Wednesday, April 19, 2000
For Immediate Release

RAISED PAVEMENT MARKERS TO BE INSTALLED
Botts Dots Invented in the 1950s

Butler County Engineer Dean C. Foster reports that reflective raised pavement markers will be installed on County roads beginning Monday, April 24. The contract for the project was awarded to Traffic Specialists, Inc. of Shandon in Butler County, which submitted a low bid of $82,986. Federal funds will be used to pay for 100 percent of the cost.

Installation of the new markers will be performed under traffic; however, motorists are encouraged to use caution when approaching the road crews. Orange traffic cones will be utilized along the centerline while epoxy under the newly placed markers dries.

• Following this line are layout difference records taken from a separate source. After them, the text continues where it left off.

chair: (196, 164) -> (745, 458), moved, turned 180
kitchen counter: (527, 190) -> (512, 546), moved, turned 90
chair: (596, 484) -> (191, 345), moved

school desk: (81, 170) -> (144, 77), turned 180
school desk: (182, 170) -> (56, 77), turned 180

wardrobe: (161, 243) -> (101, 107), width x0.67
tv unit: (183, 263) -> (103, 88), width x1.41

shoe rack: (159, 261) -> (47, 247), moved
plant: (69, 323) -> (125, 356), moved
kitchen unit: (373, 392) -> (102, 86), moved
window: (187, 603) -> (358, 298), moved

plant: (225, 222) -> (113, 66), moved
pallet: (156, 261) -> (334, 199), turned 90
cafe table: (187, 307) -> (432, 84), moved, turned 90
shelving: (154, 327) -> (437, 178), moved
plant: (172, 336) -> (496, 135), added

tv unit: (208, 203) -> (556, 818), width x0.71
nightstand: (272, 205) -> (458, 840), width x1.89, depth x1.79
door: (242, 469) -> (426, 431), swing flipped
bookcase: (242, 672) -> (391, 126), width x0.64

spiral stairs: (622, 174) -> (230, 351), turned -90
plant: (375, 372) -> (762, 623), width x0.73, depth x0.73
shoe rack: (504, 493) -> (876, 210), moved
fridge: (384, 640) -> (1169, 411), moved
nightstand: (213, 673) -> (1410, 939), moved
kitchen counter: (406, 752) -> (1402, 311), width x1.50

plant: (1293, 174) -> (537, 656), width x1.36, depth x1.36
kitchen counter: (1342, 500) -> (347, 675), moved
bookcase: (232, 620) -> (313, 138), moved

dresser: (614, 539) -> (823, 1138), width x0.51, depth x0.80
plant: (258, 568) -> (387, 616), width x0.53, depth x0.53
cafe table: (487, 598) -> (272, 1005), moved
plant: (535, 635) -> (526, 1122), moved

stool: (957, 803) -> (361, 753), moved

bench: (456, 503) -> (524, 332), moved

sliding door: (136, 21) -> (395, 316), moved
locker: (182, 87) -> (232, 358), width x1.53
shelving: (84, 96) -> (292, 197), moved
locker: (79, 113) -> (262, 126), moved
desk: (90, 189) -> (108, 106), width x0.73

The following roads are slated to receive the new reflective centerline markers:

Beckett Road -- West Chester Road to Tylersville Road
Brown Road
Eaton Road -- Beissinger Road to U.S. 127
Elk Creek Road -- Howe Road to West Alexandria Road
Hamilton Eaton Road -- U.S. 127 to Village of Somerville
Hamilton New London Road -- Ohio 126 to U.S. 127
Lakota Drive West
Layhigh Road -- Ohio 748 to Hamilton New London Road
Princeton Road -- Ohio 747 to Cincinnati Dayton Road
Reily Millville Road -- Ohio 732 to Garner Road
Stillwell Road
Stillwell Beckett Road -- Ohio 732 to Ohio 177
Taylor School Road -- Eaton Road to Jacksonburg Road
Trenton Franklin Road -- Howe Road to Ohio 4
Tylersville Road -- Fairfield city limit to Farmgate Drive
Waynes Trace Road -- U.S. 127 to Ohio 744
West Alexandria Road -- Ohio 122 to Elk Creek Road
Woodsdale Road
Yankee Road -- Princeton Road to Kyles Station Road

Botts Dots Improve Centerline and Edgeline Visibility

Reflective raised pavement markers help improve roadway visibility at night, especially on wet pavement. Sometimes referred to as Botts Dots, they were invented in the 1950s by Elbert D. Botts who worked for the California Department of Transportation. He was looking for a way to warn motorists when they wandered out of their lanes.

Botts came up with a raised dome that could be made out of plastic, ceramic, or polyester. While proud of his dome invention, he actually thought the best thing he invented was the glue to keep the Botts Dots stuck to the pavement. The glue worked so well that some of the dots have been in place for more than 30 years.